WHAT YOU WILL DO: For the word "center", search the records and show each line in which it occurs.

INPUT DATA:
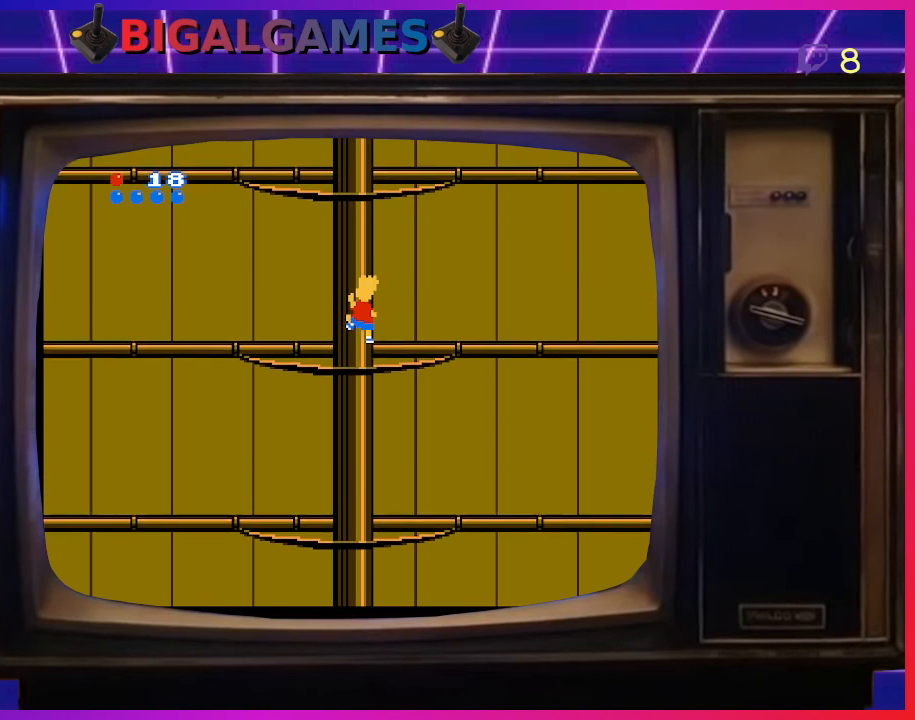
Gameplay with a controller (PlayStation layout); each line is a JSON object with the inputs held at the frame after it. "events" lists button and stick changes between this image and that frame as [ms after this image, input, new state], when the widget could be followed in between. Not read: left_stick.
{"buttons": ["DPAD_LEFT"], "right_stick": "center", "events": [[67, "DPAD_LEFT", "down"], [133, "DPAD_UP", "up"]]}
* * *
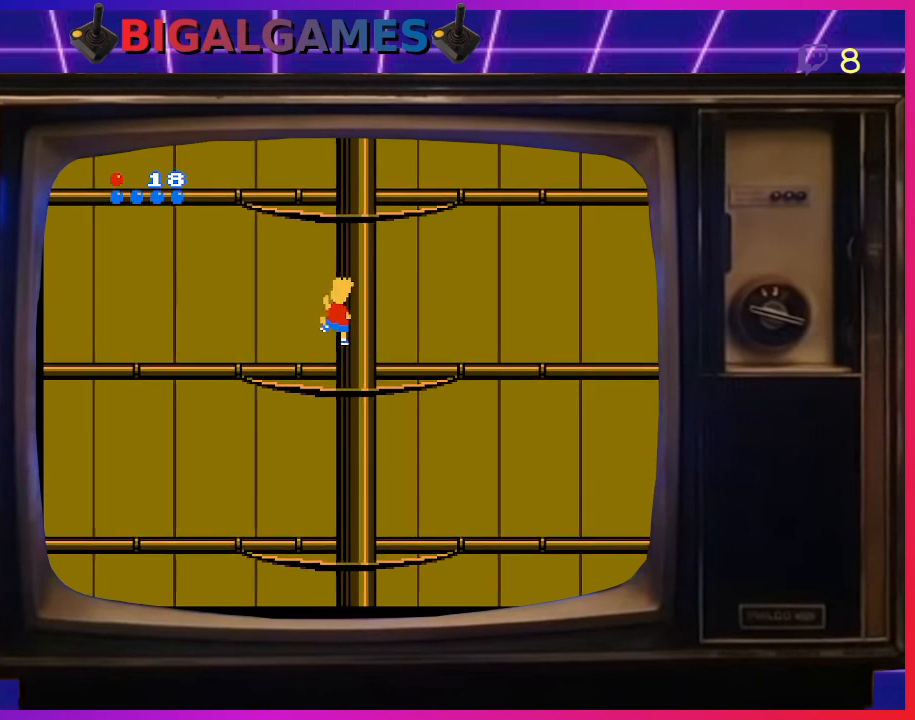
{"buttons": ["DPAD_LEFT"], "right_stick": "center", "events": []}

ANSWER TO THIS TASK:
{"buttons": ["DPAD_LEFT"], "right_stick": "center", "events": [[67, "DPAD_LEFT", "down"], [133, "DPAD_UP", "up"]]}
{"buttons": ["DPAD_LEFT"], "right_stick": "center", "events": []}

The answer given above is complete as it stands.